Optimization of bend flow characteristics using multi-objective evaluation and numerical simulation

Rough-strip energy dissipators (R-SEDs) are commonly used as auxiliary engineering measures due to their simple designs and ease of construction. R-SEDs at the bottom of curved drainage channels can achieve flow diversion and velocity reduction. This study comprehensively selected six arrangement parameters affecting the effect of R-SED flow diversion and velocity reduction (i.e., angle θ, height ratio λ, relative height h, spacing s, thickness δ, and length L of R-SEDs).

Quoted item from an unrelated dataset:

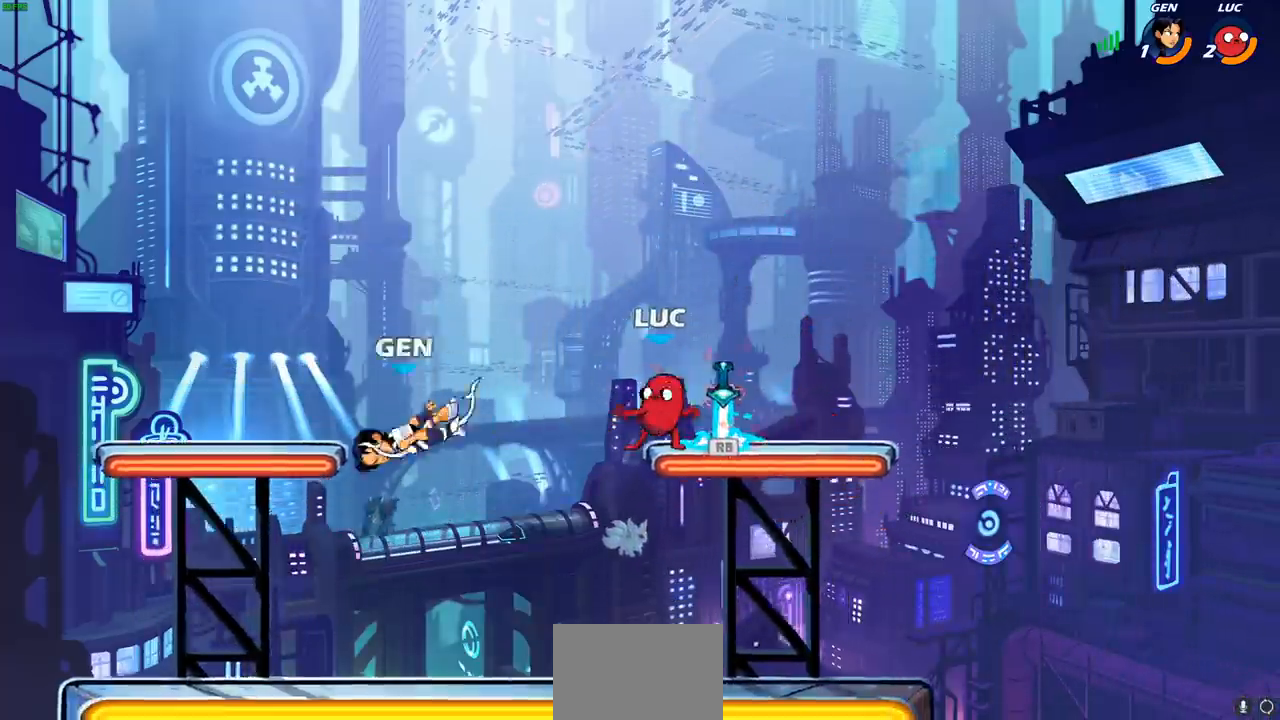
{"buttons": [], "left_stick": "down-right", "events": [[83, "R1", "down"], [167, "R1", "up"], [200, "left_stick", "left"], [300, "left_stick", "down-left"], [467, "left_stick", "down-right"]]}
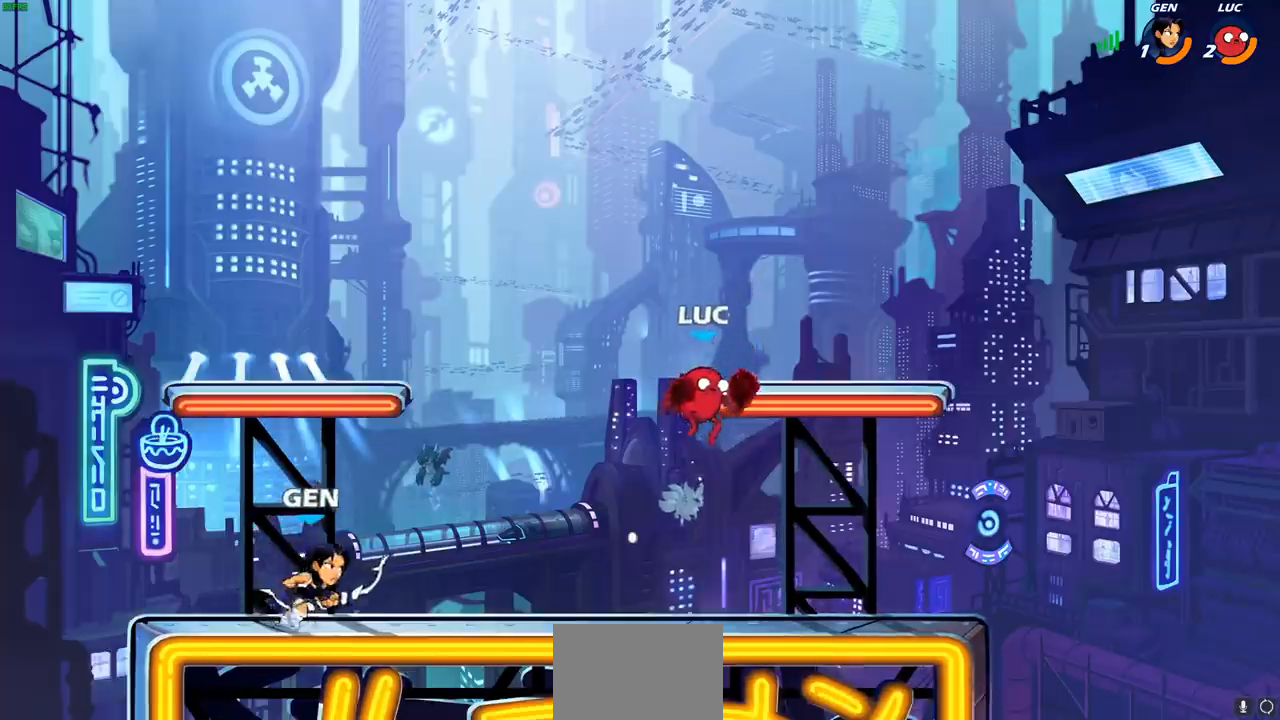
{"buttons": ["CIRCLE"], "left_stick": "center"}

Six-factor three-level orthogonal tests were performed. A multi-criteria evaluation system was developed with the coefficients of variation of water surface transverse slope (CW) and the coefficients of variation of average flow velocity (CV) as the sub-evaluation indexes and the combined weighting coefficient (SS) as the combined evaluation index. In addition, R-SED arrangement parameters were optimized. The results show that the importance of factors affecting flow diversion, velocity reduction, and overall effects of R-SEDs were ranked in descending order: θ > λ > δ > L > h > s, h > L > θ > δ > λ > s, and h > θ > L > δ > λ > s, respectively. The preferred R-SED arrangement was as follows: h = 0.4, λ = 1.0, s = 5 m, θ = 60°, δ = (1/10)w, and L = 0.2w. Under the preferred combination, R-SEDs achieved better overall flow diversion and velocity reduction performance. CV (0.501) decreased by 29.54% and 18.93% compared with those under no R-SED and the optimum condition in the orthogonal test (run 9), respectively. CW (0.285) decreased by 47.12% and 8.37% compared with those under no R-SED and run 9, respectively. SS (0.959) was 107.58% and 11.12% higher than those under no R-SED and run 9, respectively. The findings can provide insights for studying bend flow energy dissipators.